E a discussão está boa... Só uma coisa, o argumento do cara não é falso, ele pode muito bem dizer que você está se baseando numa relação utilitarista de prazer-trabalho ou felicidade-trabalho, que, covenhamos, não dá para calcular. Quantitativamente o cara só mostrou uma estatística que não pode ficar ociosa no meio de tantos outros dados.
Eu sei que há muito mais por trás dos números. O fator humano não pode ser descontado, mas não pode ser medido. Sua afirmação me parece irrefutável, mas não sei o impacto que ela tem realmente. Não estou certo se fui claro, você entendeu o meu ponto de vista?
Abs,
Sem contar que, como o Paulo disse, se a situação dos pobres de lá já era boa (se compararmos com o resto do mundo), hoje está ainda melhor. Não melhorou tanto quanto a dos mais ricos, mas melhorou.

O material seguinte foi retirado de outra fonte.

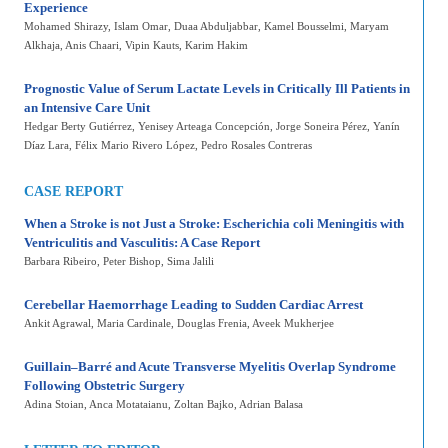
Experience
Mohamed Shirazy
, Islam Omar
, Duaa Abduljabbar
, Kamel Bousselmi
, Maryam
Alkhaja
, Anis Chaari
, Vipin Kauts
, Karim Hakim
Prognostic Value of Serum Lactate Levels in Critically Ill Patients in
an Intensive Care Unit
Hedgar Berty Gutiérrez, Yenisey Arteaga Concepción, Jorge Soneira Pérez, Yanín
Díaz Lara, Félix Mario Rivero López, Pedro Rosales Contreras
CASE REPORT
When a Stroke is not Just a Stroke: Escherichia coli Meningitis with
Ventriculitis and Vasculitis: A Case Report
Barbara Ribeiro
, Peter Bishop
, Sima Jalili
Cerebellar Haemorrhage Leading to Sudden Cardiac Arrest
Ankit Agrawal
, Maria Cardinale
, Douglas Frenia
, Aveek Mukherjee
Guillain–Barré and Acute Transverse Myelitis Overlap Syndrome
Following Obstetric Surgery
Adina Stoian
, Anca Motataianu
, Zoltan Bajko
, Adrian Balasa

Eu acho, depois me explico melhor, que a tendência é que essa melhora dos ricos também reflita mais cedo ou mais tarde nos mais mais pobres (novos serviços, renda e salários relativamente mais altos). Fica para depois um comentário melhor sobre isso tudo.

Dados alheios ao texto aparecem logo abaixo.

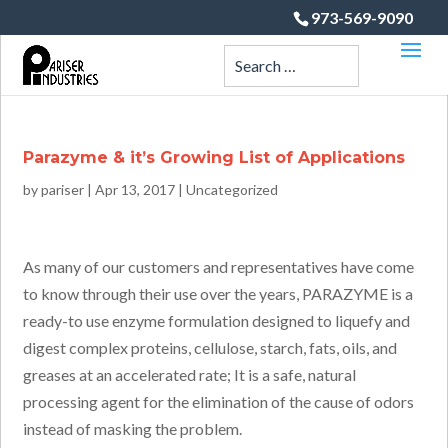
973-569-9090
Parazyme & it’s Growing List of Applications
by
pariser
|
Apr 13, 2017
|
Uncategorized
As many of our customers and representatives have come
to know through their use over the years, PARAZYME is a
ready-to use enzyme formulation designed to liquefy and
digest complex proteins, cellulose, starch, fats, oils, and
greases at an accelerated rate; It is a safe, natural
processing agent for the elimination of the cause of odors
instead of masking the problem.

Obrigado pelo post e elogios. Ja linko para seu blog ha um tempo, muito bom.
Vc provavelmente esta certo, apesar de que na vida real a equacao eh um pouco diferente. A maioria das pessoas que trabalham em low paying jobs recebe hora extra enquanto as que trabalham em high paying jobs nao. Logico que no final a possibilidade de eu ser reconhecido pelo meu esforco extra provavelmente vai pagar mais do que as horas extras do low paying job.
Esse tipo de discrepancia pode explicar sim o aumento da inequalidade, e a questao novamente eh: E ai? O que fazer?
Por isso que te disse la no meu blog que economicamente nao eh um problema. Eh uma questao 'social' ou filosofica, however you wanna call it.
[]s
RDC e Paulo, valeu pela audiência qualificada. Pois é, daí em diante o debate é mais filosófico, mesmo. Agora, que essas coisas são interessantes, são.
Vocês se surpreendem com cada coisa. Vejam, o Camarada Lênin já o disse, que no imperialismo, etapa superior do capitalismo a tendência é concentrar, concentrar, concentrar. Os ricos ficam mais ricos, e os outrora ricos tornar-se-ão neoproletários.
O capitalismo é tão highlander quanto o Grande Guia e Líder das Vanguardas Proletárias de Todos Os Povos: there can be only one.
O viadinho do PSTU está, como çempre. Herrado. Se a tendência da estapa çuperior do capitalismo fosse concentrar, concentrar e concentrar, o Romário não existiria. O movimento obreiro-operário tem sempre um viadinho pra falar merda.